_DESCRIPTION OF THE TASK:_
Repeat exactly the lines of the listing from the line containing "- Java 17 taking" through its last line, and nothing beyond them.

_DATA PROVIDED:_
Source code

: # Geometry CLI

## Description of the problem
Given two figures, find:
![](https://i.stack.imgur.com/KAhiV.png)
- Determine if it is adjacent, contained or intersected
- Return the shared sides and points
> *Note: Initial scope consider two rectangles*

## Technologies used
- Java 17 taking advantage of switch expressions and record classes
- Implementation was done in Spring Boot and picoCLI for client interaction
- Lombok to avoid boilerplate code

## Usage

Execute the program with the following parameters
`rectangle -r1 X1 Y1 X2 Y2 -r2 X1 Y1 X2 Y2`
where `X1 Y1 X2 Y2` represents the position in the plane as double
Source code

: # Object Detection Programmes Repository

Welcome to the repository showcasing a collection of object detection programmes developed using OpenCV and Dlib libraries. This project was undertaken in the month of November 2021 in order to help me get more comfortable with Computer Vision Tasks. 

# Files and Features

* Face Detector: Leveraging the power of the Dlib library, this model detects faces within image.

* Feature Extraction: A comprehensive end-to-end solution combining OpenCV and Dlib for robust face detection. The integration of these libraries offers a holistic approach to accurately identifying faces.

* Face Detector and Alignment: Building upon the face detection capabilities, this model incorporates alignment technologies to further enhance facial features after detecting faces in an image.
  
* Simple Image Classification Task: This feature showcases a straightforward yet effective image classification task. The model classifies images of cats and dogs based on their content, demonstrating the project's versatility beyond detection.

_ANSWER FOR THIS EXERCISE:_
- Java 17 taking advantage of switch expressions and record classes
- Implementation was done in Spring Boot and picoCLI for client interaction
- Lombok to avoid boilerplate code

## Usage

Execute the program with the following parameters
`rectangle -r1 X1 Y1 X2 Y2 -r2 X1 Y1 X2 Y2`
where `X1 Y1 X2 Y2` represents the position in the plane as double
Source code

: # Object Detection Programmes Repository

Welcome to the repository showcasing a collection of object detection programmes developed using OpenCV and Dlib libraries. This project was undertaken in the month of November 2021 in order to help me get more comfortable with Computer Vision Tasks. 

# Files and Features

* Face Detector: Leveraging the power of the Dlib library, this model detects faces within image.

* Feature Extraction: A comprehensive end-to-end solution combining OpenCV and Dlib for robust face detection. The integration of these libraries offers a holistic approach to accurately identifying faces.

* Face Detector and Alignment: Building upon the face detection capabilities, this model incorporates alignment technologies to further enhance facial features after detecting faces in an image.
  
* Simple Image Classification Task: This feature showcases a straightforward yet effective image classification task. The model classifies images of cats and dogs based on their content, demonstrating the project's versatility beyond detection.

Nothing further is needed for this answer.